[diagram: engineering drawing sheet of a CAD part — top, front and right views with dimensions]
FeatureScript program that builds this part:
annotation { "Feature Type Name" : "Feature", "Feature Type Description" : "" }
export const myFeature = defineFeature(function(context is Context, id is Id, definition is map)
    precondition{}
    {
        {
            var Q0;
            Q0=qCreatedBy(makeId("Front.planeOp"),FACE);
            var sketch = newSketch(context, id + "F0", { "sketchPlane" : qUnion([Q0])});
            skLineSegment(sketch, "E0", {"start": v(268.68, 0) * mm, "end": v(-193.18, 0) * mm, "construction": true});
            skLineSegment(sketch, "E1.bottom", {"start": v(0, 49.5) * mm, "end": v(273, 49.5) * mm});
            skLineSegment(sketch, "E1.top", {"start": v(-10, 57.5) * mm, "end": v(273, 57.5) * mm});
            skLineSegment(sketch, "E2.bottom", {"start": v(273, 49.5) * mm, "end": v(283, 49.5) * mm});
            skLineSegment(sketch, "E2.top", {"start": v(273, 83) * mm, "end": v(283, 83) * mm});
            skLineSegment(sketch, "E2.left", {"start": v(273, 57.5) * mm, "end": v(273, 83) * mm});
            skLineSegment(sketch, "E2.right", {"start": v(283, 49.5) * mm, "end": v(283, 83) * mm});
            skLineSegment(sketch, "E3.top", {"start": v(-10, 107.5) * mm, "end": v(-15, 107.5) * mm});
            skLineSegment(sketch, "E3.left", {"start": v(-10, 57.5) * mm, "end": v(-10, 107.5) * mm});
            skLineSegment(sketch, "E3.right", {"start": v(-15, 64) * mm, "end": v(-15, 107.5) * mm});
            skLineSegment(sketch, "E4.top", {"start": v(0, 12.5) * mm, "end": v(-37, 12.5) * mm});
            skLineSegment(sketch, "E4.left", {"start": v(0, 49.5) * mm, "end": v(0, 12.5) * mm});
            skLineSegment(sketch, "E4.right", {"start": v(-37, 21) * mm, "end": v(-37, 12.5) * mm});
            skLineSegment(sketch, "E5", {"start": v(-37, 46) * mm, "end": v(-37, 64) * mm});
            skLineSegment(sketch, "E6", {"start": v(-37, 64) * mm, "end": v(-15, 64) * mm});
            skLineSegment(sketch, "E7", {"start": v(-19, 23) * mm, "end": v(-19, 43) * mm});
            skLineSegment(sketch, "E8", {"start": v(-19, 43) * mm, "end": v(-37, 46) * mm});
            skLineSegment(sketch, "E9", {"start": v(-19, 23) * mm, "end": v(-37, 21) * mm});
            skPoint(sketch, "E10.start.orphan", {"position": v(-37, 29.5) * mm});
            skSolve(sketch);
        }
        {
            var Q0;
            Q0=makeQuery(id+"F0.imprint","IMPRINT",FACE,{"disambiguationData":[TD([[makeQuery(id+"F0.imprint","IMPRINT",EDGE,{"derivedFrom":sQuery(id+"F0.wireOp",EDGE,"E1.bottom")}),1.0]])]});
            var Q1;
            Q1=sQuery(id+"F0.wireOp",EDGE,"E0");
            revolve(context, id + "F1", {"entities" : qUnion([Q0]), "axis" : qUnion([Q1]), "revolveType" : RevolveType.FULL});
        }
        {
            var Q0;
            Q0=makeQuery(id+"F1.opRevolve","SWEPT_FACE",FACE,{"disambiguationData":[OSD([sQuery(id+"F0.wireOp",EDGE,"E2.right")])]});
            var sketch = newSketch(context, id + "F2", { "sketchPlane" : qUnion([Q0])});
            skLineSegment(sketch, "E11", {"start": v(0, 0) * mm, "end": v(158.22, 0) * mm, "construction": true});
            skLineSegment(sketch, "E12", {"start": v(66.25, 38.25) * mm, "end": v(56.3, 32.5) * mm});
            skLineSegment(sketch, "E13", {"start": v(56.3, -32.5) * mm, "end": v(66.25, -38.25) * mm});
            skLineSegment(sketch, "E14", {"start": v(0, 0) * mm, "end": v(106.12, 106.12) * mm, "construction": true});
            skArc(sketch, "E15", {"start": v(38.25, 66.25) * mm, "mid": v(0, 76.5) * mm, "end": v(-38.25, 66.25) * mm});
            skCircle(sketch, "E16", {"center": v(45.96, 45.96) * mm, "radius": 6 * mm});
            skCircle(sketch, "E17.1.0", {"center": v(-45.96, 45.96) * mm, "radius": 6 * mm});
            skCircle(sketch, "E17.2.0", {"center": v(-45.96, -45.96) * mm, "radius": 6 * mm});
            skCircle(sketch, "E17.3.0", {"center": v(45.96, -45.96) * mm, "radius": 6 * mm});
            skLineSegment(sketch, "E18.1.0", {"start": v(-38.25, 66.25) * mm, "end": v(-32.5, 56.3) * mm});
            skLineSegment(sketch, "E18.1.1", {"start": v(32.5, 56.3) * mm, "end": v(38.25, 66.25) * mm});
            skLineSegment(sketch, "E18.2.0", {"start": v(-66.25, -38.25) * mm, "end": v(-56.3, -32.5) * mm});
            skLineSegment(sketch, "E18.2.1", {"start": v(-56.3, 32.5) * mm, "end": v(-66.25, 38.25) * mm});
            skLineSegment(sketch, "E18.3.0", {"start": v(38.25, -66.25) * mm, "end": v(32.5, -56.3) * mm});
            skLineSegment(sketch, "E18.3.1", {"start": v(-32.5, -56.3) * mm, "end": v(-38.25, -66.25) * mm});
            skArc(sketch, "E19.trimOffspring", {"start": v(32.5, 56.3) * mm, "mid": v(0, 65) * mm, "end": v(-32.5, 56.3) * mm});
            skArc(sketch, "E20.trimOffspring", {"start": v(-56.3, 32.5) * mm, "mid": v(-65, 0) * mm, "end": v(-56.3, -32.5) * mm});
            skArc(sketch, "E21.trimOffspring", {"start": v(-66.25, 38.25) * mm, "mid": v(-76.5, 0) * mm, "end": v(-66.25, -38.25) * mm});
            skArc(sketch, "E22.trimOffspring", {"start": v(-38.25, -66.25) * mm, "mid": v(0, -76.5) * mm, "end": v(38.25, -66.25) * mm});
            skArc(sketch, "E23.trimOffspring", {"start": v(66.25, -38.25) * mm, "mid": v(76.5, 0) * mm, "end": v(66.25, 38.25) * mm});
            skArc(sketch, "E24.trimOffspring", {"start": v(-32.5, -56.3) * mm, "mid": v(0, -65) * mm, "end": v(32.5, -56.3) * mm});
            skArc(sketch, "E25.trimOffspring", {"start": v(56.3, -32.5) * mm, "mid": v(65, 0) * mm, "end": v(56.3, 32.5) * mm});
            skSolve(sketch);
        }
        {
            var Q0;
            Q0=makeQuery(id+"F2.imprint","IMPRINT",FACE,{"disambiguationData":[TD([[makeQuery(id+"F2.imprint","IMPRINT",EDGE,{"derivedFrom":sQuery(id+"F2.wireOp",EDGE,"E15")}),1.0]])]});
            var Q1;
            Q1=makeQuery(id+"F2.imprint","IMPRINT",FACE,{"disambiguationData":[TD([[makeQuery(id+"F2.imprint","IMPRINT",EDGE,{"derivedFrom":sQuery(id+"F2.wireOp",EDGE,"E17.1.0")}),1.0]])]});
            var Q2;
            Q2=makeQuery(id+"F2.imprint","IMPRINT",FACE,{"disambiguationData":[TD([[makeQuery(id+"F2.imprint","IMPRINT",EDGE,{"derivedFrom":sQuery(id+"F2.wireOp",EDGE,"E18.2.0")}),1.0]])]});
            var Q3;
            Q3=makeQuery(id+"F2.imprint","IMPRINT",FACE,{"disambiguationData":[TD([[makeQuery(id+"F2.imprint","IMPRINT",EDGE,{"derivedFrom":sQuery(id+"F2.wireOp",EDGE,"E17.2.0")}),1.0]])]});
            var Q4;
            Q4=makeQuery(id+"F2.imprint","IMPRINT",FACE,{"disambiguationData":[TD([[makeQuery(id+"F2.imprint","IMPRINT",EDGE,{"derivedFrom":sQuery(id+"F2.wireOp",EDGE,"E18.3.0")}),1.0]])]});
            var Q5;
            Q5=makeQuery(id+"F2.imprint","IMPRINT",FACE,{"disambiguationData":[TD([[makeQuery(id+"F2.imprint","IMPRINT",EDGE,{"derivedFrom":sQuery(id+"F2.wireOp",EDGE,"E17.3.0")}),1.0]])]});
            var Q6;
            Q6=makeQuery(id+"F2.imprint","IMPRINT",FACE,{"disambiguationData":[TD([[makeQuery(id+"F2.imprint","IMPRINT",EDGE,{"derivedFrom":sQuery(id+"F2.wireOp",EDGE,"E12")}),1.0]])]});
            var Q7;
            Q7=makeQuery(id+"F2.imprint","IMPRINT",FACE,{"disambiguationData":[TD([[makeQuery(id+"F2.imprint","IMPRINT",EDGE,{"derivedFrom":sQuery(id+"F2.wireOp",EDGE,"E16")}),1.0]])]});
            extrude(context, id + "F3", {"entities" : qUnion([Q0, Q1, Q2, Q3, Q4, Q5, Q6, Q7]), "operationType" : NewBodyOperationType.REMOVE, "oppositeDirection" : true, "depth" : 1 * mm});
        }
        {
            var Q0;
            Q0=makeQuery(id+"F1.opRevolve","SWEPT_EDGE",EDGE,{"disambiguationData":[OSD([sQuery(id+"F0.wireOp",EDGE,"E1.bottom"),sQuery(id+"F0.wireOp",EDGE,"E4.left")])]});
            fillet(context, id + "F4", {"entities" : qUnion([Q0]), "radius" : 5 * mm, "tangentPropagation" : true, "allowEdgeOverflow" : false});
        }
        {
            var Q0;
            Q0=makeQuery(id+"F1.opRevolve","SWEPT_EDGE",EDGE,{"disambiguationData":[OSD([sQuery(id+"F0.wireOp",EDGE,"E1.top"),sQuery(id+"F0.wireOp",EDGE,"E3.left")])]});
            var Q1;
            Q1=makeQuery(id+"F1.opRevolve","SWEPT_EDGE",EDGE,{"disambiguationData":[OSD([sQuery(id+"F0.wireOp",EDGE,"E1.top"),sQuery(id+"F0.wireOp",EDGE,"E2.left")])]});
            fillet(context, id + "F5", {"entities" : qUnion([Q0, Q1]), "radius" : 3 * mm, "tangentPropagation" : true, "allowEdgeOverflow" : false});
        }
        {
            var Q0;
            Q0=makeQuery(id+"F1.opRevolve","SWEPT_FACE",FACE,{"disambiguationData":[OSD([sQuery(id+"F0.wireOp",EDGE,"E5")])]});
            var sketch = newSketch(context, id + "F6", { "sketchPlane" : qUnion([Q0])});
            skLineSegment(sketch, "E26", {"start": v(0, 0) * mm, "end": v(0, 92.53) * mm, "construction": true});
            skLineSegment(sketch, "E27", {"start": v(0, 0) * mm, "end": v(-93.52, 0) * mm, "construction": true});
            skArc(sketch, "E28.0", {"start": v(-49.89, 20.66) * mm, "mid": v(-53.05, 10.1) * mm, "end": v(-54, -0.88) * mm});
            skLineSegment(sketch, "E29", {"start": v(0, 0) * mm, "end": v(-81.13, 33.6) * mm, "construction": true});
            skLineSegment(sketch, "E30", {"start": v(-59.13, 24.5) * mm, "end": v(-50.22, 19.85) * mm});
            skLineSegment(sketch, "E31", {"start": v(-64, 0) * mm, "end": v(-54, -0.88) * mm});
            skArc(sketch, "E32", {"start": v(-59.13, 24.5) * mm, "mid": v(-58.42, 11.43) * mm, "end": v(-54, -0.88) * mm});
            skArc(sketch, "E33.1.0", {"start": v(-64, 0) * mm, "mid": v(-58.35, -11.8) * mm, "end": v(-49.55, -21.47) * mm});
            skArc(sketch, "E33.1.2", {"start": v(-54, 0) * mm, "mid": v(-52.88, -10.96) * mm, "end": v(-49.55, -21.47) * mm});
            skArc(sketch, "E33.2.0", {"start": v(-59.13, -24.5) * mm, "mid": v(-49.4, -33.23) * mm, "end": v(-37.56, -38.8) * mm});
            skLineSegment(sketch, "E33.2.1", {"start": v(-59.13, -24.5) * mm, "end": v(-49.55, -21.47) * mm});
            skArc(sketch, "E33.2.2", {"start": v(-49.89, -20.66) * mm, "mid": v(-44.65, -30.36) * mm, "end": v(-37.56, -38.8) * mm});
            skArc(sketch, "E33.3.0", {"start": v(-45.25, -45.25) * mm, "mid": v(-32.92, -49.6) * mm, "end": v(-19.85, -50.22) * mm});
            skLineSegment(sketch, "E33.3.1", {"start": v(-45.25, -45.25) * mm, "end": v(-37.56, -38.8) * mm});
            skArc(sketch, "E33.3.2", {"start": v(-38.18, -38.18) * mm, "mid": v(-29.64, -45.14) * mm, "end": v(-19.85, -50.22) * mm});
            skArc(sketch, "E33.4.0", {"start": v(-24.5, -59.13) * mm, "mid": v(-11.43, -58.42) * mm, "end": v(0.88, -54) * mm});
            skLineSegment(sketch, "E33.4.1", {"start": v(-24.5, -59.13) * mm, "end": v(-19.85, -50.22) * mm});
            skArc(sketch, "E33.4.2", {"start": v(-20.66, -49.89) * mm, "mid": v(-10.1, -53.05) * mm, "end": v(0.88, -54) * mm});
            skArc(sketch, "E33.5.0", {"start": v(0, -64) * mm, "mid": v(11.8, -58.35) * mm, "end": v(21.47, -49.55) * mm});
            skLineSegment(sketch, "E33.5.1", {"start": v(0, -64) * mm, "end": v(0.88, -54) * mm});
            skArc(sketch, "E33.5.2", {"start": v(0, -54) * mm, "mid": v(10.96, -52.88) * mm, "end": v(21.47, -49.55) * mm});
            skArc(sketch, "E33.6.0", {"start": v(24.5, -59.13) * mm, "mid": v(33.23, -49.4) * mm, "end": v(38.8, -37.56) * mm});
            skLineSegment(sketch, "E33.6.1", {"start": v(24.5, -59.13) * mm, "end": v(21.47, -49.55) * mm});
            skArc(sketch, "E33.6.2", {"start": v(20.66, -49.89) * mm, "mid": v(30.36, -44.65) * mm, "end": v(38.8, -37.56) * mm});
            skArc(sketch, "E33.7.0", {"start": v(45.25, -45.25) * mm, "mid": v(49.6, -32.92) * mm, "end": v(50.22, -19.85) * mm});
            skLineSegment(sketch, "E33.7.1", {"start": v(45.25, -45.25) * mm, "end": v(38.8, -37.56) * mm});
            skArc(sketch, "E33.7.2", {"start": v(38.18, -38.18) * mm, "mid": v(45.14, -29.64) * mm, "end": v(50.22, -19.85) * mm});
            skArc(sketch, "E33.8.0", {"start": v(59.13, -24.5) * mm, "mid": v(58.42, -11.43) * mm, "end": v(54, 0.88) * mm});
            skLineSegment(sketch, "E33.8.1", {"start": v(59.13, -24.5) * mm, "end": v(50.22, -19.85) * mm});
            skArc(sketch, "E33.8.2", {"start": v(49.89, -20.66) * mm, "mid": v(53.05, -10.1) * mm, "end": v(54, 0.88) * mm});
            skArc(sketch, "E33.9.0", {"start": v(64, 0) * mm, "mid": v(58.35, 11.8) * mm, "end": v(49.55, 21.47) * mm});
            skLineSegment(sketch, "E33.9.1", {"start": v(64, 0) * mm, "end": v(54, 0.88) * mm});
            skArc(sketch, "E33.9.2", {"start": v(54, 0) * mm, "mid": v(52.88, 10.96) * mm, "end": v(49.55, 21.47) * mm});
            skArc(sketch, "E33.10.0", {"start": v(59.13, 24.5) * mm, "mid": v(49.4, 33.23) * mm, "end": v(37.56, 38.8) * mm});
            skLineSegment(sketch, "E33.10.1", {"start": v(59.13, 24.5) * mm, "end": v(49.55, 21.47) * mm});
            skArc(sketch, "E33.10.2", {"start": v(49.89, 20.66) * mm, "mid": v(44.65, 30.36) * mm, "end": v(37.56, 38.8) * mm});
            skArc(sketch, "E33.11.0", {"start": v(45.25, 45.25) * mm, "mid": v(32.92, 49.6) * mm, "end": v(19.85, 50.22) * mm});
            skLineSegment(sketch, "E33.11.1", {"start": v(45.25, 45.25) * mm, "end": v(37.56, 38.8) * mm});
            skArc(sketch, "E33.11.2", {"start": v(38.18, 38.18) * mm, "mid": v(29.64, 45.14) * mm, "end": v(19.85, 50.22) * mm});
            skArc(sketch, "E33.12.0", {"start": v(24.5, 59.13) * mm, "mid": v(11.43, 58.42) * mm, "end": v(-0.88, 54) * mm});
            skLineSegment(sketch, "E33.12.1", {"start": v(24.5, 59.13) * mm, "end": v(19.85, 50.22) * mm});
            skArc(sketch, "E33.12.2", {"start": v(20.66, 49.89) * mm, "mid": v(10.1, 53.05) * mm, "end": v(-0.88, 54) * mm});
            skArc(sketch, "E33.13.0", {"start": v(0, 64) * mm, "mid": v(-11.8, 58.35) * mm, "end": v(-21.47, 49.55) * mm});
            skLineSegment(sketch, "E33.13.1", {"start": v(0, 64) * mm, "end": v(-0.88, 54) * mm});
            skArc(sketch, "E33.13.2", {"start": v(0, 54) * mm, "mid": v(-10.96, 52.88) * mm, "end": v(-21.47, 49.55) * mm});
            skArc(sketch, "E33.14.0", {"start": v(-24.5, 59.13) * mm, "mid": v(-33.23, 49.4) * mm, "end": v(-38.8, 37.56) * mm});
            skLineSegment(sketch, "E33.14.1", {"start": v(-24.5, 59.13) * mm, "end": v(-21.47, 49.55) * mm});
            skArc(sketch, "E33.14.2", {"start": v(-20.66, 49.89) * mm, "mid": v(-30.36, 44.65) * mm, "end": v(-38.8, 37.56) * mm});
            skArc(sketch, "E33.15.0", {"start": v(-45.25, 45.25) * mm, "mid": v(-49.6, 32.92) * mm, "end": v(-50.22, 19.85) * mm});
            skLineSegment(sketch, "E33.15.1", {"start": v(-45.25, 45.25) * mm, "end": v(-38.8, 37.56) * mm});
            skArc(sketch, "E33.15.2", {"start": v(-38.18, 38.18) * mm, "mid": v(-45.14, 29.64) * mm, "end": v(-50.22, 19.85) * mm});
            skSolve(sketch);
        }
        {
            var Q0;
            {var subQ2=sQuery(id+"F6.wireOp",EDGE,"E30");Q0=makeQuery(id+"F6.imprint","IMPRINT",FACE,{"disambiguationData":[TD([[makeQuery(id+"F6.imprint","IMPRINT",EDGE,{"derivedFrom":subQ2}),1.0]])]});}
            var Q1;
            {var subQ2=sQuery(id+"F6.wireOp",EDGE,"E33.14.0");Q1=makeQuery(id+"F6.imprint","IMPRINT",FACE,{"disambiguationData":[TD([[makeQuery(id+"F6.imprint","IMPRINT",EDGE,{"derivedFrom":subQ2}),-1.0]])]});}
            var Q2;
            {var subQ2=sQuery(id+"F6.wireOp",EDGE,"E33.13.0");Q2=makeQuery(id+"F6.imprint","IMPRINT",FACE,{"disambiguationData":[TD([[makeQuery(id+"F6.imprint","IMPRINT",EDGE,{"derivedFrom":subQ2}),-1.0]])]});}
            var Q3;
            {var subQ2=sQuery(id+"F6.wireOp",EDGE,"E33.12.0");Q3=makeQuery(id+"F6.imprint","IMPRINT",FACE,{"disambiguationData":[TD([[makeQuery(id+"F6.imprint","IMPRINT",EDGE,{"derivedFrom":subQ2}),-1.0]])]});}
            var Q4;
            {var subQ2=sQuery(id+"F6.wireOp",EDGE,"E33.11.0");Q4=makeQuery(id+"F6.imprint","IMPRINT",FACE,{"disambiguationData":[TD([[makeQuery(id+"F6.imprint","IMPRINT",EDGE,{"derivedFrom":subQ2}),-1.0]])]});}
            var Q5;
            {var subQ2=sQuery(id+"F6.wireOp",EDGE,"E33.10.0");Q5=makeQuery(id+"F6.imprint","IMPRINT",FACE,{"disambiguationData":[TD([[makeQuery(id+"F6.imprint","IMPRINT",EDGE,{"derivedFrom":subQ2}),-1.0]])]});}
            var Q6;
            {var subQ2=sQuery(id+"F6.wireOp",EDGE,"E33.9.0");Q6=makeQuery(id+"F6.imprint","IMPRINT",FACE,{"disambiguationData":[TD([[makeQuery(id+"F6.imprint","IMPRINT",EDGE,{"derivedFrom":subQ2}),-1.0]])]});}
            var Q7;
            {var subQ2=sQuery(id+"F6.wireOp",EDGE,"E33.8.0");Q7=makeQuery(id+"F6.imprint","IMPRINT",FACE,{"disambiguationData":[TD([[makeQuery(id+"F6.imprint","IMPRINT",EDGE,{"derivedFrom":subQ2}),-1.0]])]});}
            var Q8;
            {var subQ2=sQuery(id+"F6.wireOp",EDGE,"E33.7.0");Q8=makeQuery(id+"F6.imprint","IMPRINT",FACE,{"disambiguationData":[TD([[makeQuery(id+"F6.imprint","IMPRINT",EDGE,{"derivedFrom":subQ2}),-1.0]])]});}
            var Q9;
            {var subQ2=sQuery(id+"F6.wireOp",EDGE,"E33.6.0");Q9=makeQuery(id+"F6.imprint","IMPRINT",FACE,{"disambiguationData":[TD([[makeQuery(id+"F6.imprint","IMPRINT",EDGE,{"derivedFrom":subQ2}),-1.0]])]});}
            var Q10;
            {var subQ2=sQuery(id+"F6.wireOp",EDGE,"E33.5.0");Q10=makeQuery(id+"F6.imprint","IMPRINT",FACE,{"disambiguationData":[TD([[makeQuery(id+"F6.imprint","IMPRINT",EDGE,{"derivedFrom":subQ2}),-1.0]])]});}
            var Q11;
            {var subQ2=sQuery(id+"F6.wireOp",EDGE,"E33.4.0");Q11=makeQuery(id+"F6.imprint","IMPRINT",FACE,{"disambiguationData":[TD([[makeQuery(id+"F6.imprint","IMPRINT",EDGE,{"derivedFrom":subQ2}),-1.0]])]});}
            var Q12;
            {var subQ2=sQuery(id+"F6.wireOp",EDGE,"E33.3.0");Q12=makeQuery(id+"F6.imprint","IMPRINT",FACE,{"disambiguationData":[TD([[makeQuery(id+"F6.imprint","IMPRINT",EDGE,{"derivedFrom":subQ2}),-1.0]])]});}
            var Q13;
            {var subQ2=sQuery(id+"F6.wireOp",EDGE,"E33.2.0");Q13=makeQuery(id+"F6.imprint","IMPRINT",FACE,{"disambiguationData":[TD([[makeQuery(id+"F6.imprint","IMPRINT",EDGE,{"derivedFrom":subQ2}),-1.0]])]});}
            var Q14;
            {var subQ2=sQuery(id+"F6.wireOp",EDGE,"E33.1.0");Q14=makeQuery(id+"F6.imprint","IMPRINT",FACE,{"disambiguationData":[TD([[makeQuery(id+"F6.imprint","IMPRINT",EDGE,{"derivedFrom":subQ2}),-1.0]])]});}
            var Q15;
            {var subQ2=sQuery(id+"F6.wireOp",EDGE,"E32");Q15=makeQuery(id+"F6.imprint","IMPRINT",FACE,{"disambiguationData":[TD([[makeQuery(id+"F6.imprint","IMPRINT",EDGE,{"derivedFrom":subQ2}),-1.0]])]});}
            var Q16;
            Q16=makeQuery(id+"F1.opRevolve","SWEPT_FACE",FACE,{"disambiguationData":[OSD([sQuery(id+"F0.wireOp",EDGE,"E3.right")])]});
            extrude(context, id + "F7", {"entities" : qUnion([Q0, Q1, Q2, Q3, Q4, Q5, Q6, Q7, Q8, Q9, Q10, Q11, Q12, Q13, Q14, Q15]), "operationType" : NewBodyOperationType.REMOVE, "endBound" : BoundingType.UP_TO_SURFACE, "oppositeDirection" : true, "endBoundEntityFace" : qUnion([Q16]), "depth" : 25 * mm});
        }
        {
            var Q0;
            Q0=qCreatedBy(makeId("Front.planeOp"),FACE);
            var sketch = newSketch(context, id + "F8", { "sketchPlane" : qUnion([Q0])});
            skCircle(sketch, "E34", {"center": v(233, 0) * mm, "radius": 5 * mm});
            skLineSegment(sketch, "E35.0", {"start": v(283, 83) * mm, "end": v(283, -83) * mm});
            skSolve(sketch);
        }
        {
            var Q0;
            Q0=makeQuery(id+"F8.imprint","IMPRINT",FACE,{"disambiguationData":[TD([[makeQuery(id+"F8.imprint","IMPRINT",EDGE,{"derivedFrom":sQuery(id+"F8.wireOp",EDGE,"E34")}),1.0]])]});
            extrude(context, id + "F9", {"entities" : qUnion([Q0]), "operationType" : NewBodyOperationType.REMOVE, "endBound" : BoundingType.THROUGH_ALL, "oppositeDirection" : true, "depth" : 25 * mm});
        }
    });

= = = = = = =

# Consigne:
Reproduisez le matériau en commençant à son début et en terminant à la ligne contenant « v(268.68, 0) * », incluse. Substituez « buildPart » à « myFeature » sans rien modifier d'autre.

# Corrigé de l'exercice:
[diagram: engineering drawing sheet of a CAD part — top, front and right views with dimensions]
FeatureScript program that builds this part:
annotation { "Feature Type Name" : "Feature", "Feature Type Description" : "" }
export const buildPart = defineFeature(function(context is Context, id is Id, definition is map)
    precondition{}
    {
        {
            var Q0;
            Q0=qCreatedBy(makeId("Front.planeOp"),FACE);
            var sketch = newSketch(context, id + "F0", { "sketchPlane" : qUnion([Q0])});
            skLineSegment(sketch, "E0", {"start": v(268.68, 0) * mm, "end": v(-193.18, 0) * mm, "construction": true});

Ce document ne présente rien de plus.